The White House did not respond to a request for comment on Trump’s treatment of Mexico.
Despite Biden’s conciliatory overtures on migration, Mexican officials acknowledge he will not want to face a sudden surge in migrants. So Mexico would maintain firm control of its southern border, they say.
Complicating matters, tensions have bubbled to the surface following the arrest last month of a former Mexican defense minister in Los Angeles on a warrant from the U.S. Drug Enforcement Administration.
Mexico has publicly expressed its displeasure about being kept in the dark about the operation to nab former army chief Salvador Cienfuegos on drug-trafficking charges, and Lopez Obrador this week said he wants to review U.S.-Mexico cooperation on counternarcotics policy.
“This is one of the most direct challenges to the strategic, forward-looking synergistic relationship that had been developing between Mexico and the United States,” said Arturo Sarukhan, a former Mexican ambassador to Washington.
The row has surfaced at a time when bilateral cooperation on security was already faltering after steady and substantial progress for two to three decades, Sarukhan said.
Still, it would be better managed under a Biden administration and would “not contaminate the whole of the bilateral agenda, simply because of the hands-on experience that Biden has had in the U.S.-Mexico relationship,” he added.
Biden also faces pressure to temper Lopez Obrador’s drive to empower Mexican state-owned energy companies at the expense of private businesses, which has thrown billions of dollars of foreign investment into doubt.
More than 40 members of the U.S. Congress, both Republican and Democrat, on Oct. 22 wrote a letter to Trump urging him to take a firmer line with Lopez Obrador on his energy agenda.
Lopez Obrador argues corrupt past governments skewed the energy market in favor of profiteering private interests, both in oil production and in renewable energy generation – an area in which Biden has committed to creating millions of new jobs.
Both Mexican and U.S. business groups are hoping Biden urges Lopez Obrador to respect their contracts, with related litigation already threatening to create problems for Mexico.
At the same time, Biden is beholden to trade unions that want to enforce tougher new labor laws under the new Trump-crafted United States-Mexico-Canada Agreement (USMCA) trade deal that is meant to stem the outsourcing of jobs to Mexico.
That may yet dovetail with Lopez Obrador’s priorities, as he has promised to strengthen the rights of workers and improve their pay, overseeing large increases in the minimum wage.
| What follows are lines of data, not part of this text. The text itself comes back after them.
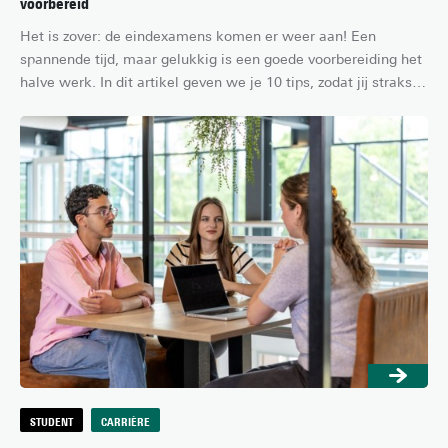
voorbereid
Het is zover: de eindexamens komen er weer aan! Een 
spannende tijd, maar gelukkig is een goede voorbereiding het 
halve werk. In dit artikel geven we je 10 tips, zodat jij straks 
vol vertrouwen aan de start van jouw examens verschijnt.
STUDENT
CARRIÈRE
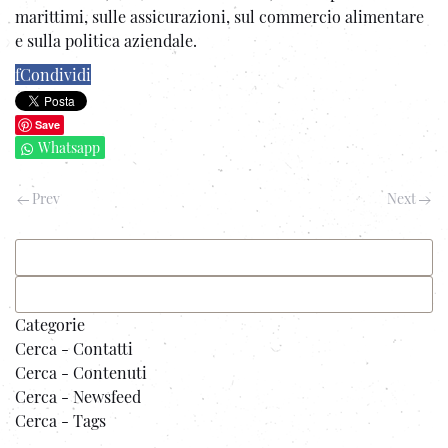
marittimi, sulle assicurazioni, sul commercio alimentare
e sulla politica aziendale.
f
Condividi
Save
Whatsapp
Prev
Next
Categorie
Cerca - Contatti
Cerca - Contenuti
Cerca - Newsfeed
Cerca - Tags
Lopez Obrador has said he would work with whoever won the election, though he upset some U.S. Democrats by making his only foreign visit as president to Trump at the White House in July, lavishing him with praise – footage of which quickly became part of the American’s re-election campaign propaganda.
Lopez Obrador’s chippiness toward media criticism and tendency to polarize the electorate has drawn comparisons with the U.S. president. One former Mexican official said Trump had referred in private to Lopez Obrador as “Juan Trump.”
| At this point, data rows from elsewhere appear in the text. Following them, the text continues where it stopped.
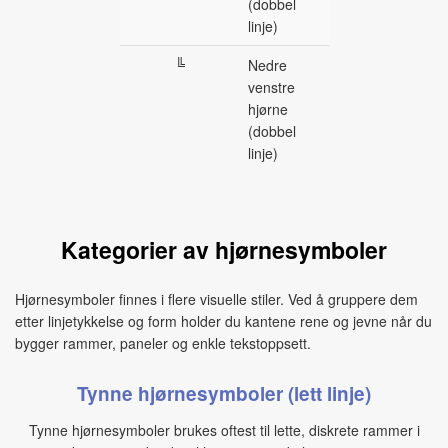
(dobbel
linje)
╚
Nedre
venstre
hjørne
(dobbel
linje)
Kategorier av hjørnesymboler
Hjørnesymboler finnes i flere visuelle stiler. Ved å gruppere dem
etter linjetykkelse og form holder du kantene rene og jevne når du
bygger rammer, paneler og enkle tekstoppsett.
Tynne hjørnesymboler (lett linje)
Tynne hjørnesymboler brukes oftest til lette, diskrete rammer i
But those close to Lopez Obrador say the Mexican was always wary, viewing Trump as dangerously unpredictable and liable to turn on Mexico at any moment if it suited him.
Many officials in Mexico are privately looking forward to diplomatic business returning to more traditional, institutional pathways.
“No (U.S.) party is peaches and cream for Mexico,” said Gabriela Cuevas, a congresswoman and foreign policy specialist in Lopez Obrador’s governing National Regeneration Movement (MORENA). But Biden looks set to be far more committed to promoting a multilateral, environmental agenda than climate-skeptic Trump, which will benefit Mexico in the long-run, Cuevas said.
“It will be good to have someone much more concerned about what’s going on in the planet at the head of a country as important as the United States,” she said.